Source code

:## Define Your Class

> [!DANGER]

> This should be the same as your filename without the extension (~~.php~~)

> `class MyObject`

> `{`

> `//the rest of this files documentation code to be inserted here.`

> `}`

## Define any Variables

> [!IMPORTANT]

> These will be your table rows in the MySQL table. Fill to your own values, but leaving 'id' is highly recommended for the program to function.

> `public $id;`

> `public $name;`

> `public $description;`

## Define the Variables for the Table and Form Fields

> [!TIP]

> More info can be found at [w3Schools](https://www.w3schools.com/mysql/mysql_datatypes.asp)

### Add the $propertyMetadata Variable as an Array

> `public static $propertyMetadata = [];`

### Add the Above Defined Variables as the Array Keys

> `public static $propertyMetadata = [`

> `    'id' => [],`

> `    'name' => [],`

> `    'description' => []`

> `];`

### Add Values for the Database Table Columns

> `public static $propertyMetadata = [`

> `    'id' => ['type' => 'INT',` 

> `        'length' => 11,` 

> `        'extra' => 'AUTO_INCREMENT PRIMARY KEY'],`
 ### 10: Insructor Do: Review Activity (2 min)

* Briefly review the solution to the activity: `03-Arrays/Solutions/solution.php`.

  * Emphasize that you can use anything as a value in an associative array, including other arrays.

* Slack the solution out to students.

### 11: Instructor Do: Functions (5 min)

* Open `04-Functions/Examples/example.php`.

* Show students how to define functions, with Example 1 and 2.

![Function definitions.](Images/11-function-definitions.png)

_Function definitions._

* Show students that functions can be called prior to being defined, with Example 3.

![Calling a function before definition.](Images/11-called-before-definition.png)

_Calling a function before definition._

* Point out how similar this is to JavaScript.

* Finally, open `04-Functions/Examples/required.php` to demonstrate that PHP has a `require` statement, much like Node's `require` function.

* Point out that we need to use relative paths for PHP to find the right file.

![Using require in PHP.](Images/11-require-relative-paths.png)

• PROBLEM TO SOLVE:
Return, unchanged, every line of the entries from the very start through the line that contains "### 10: Insructor", including that line.

• OUTPUT FOR THIS TASK:
Source code

:## Define Your Class

> [!DANGER]

> This should be the same as your filename without the extension (~~.php~~)

> `class MyObject`

> `{`

> `//the rest of this files documentation code to be inserted here.`

> `}`

## Define any Variables

> [!IMPORTANT]

> These will be your table rows in the MySQL table. Fill to your own values, but leaving 'id' is highly recommended for the program to function.

> `public $id;`

> `public $name;`

> `public $description;`

## Define the Variables for the Table and Form Fields

> [!TIP]

> More info can be found at [w3Schools](https://www.w3schools.com/mysql/mysql_datatypes.asp)

### Add the $propertyMetadata Variable as an Array

> `public static $propertyMetadata = [];`

### Add the Above Defined Variables as the Array Keys

> `public static $propertyMetadata = [`

> `    'id' => [],`

> `    'name' => [],`

> `    'description' => []`

> `];`

### Add Values for the Database Table Columns

> `public static $propertyMetadata = [`

> `    'id' => ['type' => 'INT',` 

> `        'length' => 11,` 

> `        'extra' => 'AUTO_INCREMENT PRIMARY KEY'],`
 ### 10: Insructor Do: Review Activity (2 min)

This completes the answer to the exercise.